Convolution, Pooling, and Normalization
What is covered
Grilly includes core vision-style building blocks:
nn.Conv1d, nn.Conv2d
nn.MaxPool2d, nn.AvgPool2d, adaptive pooling variants
nn.BatchNorm1d, nn.BatchNorm2d
nn.LayerNorm for feature-space normalization
Data layout
Convolution and pooling APIs follow NCHW layout:
input: (batch, channels, height, width)
output: (batch, out_channels, out_height, out_width)

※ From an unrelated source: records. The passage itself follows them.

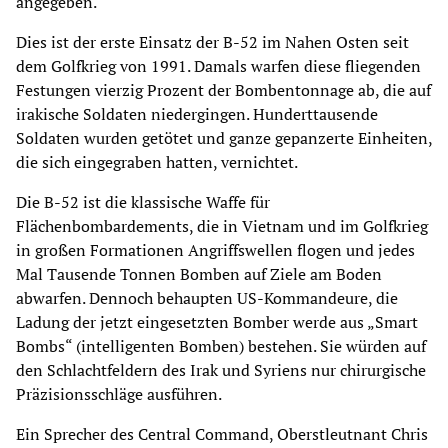
angegeben.
Dies ist der erste Einsatz der B-52 im Nahen Osten seit
dem Golfkrieg von 1991. Damals warfen diese fliegenden
Festungen vierzig Prozent der Bombentonnage ab, die auf
irakische Soldaten niedergingen. Hunderttausende
Soldaten wurden getötet und ganze gepanzerte Einheiten,
die sich eingegraben hatten, vernichtet.
Die B-52 ist die klassische Waffe für
Flächenbombardements, die in Vietnam und im Golfkrieg
in großen Formationen Angriffswellen flogen und jedes
Mal Tausende Tonnen Bomben auf Ziele am Boden
abwarfen. Dennoch behaupten US-Kommandeure, die
Ladung der jetzt eingesetzten Bomber werde aus „Smart
Bombs“ (intelligenten Bomben) bestehen. Sie würden auf
den Schlachtfeldern des Irak und Syriens nur chirurgische
Präzisionsschläge ausführen.
Ein Sprecher des Central Command, Oberstleutnant Chris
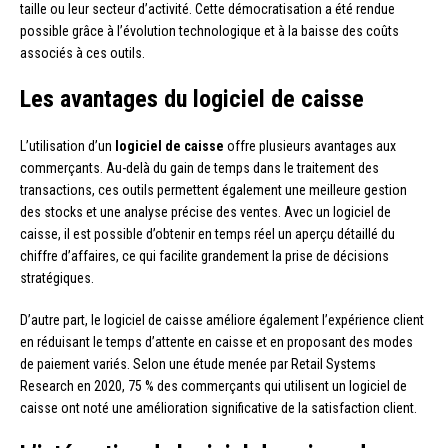
taille ou leur secteur d’activité. Cette démocratisation a été rendue
possible grâce à l’évolution technologique et à la baisse des coûts
associés à ces outils.
Les avantages du logiciel de caisse
L’utilisation d’un
logiciel de caisse
offre plusieurs avantages aux
commerçants. Au-delà du gain de temps dans le traitement des
transactions, ces outils permettent également une meilleure gestion
des stocks et une analyse précise des ventes. Avec un logiciel de
caisse, il est possible d’obtenir en temps réel un aperçu détaillé du
chiffre d’affaires, ce qui facilite grandement la prise de décisions
stratégiques.
D’autre part, le logiciel de caisse améliore également l’expérience client
en réduisant le temps d’attente en caisse et en proposant des modes
de paiement variés. Selon une étude menée par Retail Systems
Research en 2020, 75 % des commerçants qui utilisent un logiciel de
caisse ont noté une amélioration significative de la satisfaction client.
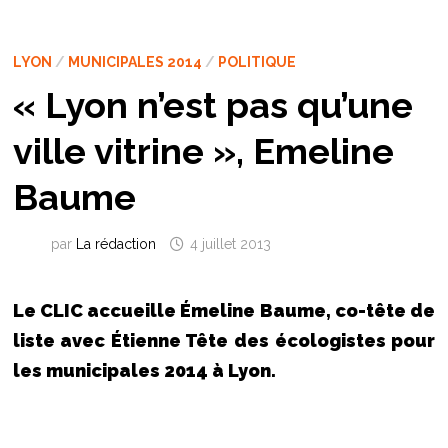
LYON
/
MUNICIPALES 2014
/
POLITIQUE
« Lyon n’est pas qu’une
ville vitrine », Emeline
Baume
par
La rédaction
4 juillet 2013
Le CLIC accueille Émeline Baume, co-tête de
liste avec Étienne Tête des écologistes pour
les municipales 2014 à Lyon.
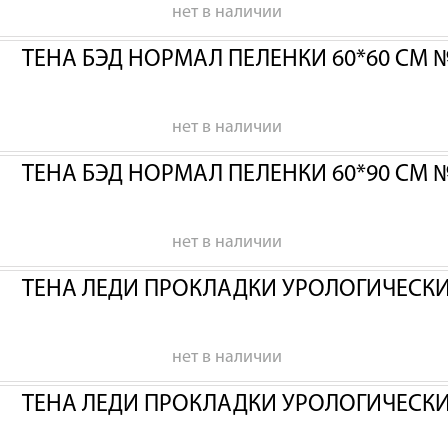
нет в наличии
ТЕНА БЭД НОРМАЛ ПЕЛЕНКИ 60*60 СМ 
нет в наличии
ТЕНА БЭД НОРМАЛ ПЕЛЕНКИ 60*90 СМ 
нет в наличии
ТЕНА ЛЕДИ ПРОКЛАДКИ УРОЛОГИЧЕСК
нет в наличии
ТЕНА ЛЕДИ ПРОКЛАДКИ УРОЛОГИЧЕСК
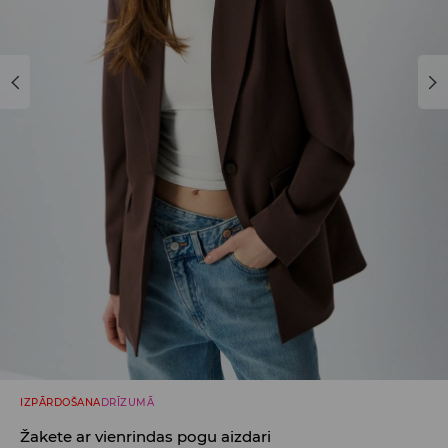
IZPĀRDOŠANA
DRĪZUMĀ
Žakete ar vienrindas pogu aizdari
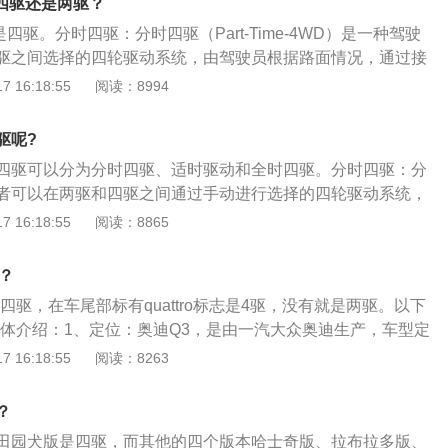
t四驱还是两驱？
，避免车子在行驶中出现颤抖,从而让车子更加省油。通过预估
t是四驱。分时四驱：分时四驱（Part-Time-4WD）是一种驾驶
滴加速或刹车，油耗经济性可增加多达20%。保持轮胎气压适
驱之间选择的四轮驱动系统，由驾驶员根据路面情况，通过接
推荐的水平上。胎压每低于推荐值2个PS1（相当于公制0.2
换两轮驱动或四轮驱动模式，这也是很多“硬派”越野车常用的
 16:18:55
阅读：8994
气压2.4而言），油耗增加1%。定期保养或者检查车辆：定时
驱：全时四驱全称为全时全轮驱动，英文写作AWD、4WD
少积碳（积碳会使你点火不顺畅、加速乏力，油耗增加，严重
车辆在任何状态下，所有车轮均会得到动力。相比两驱以及下
）；定时检查空气格脏了久换，喷油嘴，火花塞，节气门到公
驱呢?
适时四驱，全时四驱车型通过障碍物能力更强、反应速度更
换。驾驶时关闭车窗。开窗行驶会增加风的阻力，风的阻力越
四驱可以分为分时四驱、适时驱动和全时四驱。分时四驱：分
驱也被广泛地运用在军事和赛车领域。
越大，就需要更大动力，从而也会增加油耗。
者可以在两驱和四驱之间通过手动进行选择的四轮驱动系统，
需要通过对分动器的断开或接通达到两驱或四驱的目的这也是
 16:18:55
阅读：8865
功能的SUV最常见的四轮驱动系统。适时驱动：适时驱动就是
才会出现的四轮驱动系统，在一般情况下依然是两轮驱动。它
？
造四驱汽车的成本，也为用户带来良好的燃油经济性。全时四
四驱，在车尾部标有quattro标志是4驱，没有就是两驱。以下
汽车在行驶任何时间所有轮子全部独立运动。全时四驱车比两
具体介绍：1、定位：奥迪Q3，是由一汽大众奥迪生产，车型定
驶基础：更好的动力、牵引力、更好的驾驶体验、在剧烈驾驶
2、动力：搭载的是1.4升涡轮增压发动机，2.0升涡轮增压发动
 16:18:55
阅读：8263
驶更加稳定。
湿式双离合变速箱。车型采用前置前驱和前置四驱的驱动方
车辆的车身长度是4481毫米，宽度是1848毫米，高度是1616
？
田园犬版是四驱，而其他的四个版本哈士奇版、拉布拉多版、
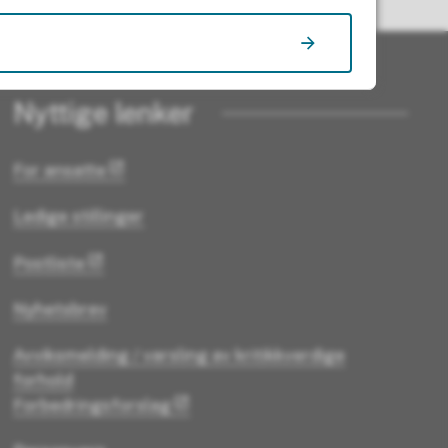
Nyttige lenker
For ansatte
Ledige stillinger
Postliste
Nyhetsbrev
Avviksmelding / varsling av kritikkverdige
forhold
Forbedringsforslag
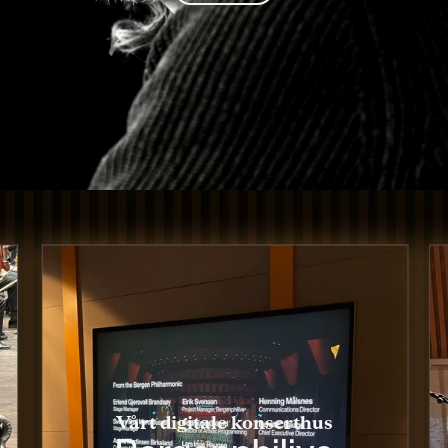
Vårt digitale konserthus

BatchNorm2d also expects NCHW and normalizes per channel.
Backward support
Conv and batchnorm modules include backward paths and parameter gradient accumulation. This supports full training loops for CNN-style architectures.
Simple CNN block
import numpy as np
import grilly.nn as nn
conv = nn.Conv2d(3, 16, kernel_size=3, stride=1, padding=1)
bn = nn.BatchNorm2d(16)
pool = nn.MaxPool2d(kernel_size=2, stride=2)
x = np.random.randn(8, 3, 64, 64).astype(np.float32)
y = conv(x)
y = bn(y)
y = pool(y)
print(y.shape)
Design notes
Prefer explicit shape checks near your model entry points.
Keep channels and spatial dimensions consistent across blocks.
For first debugging pass, verify forward shape flow before enabling training.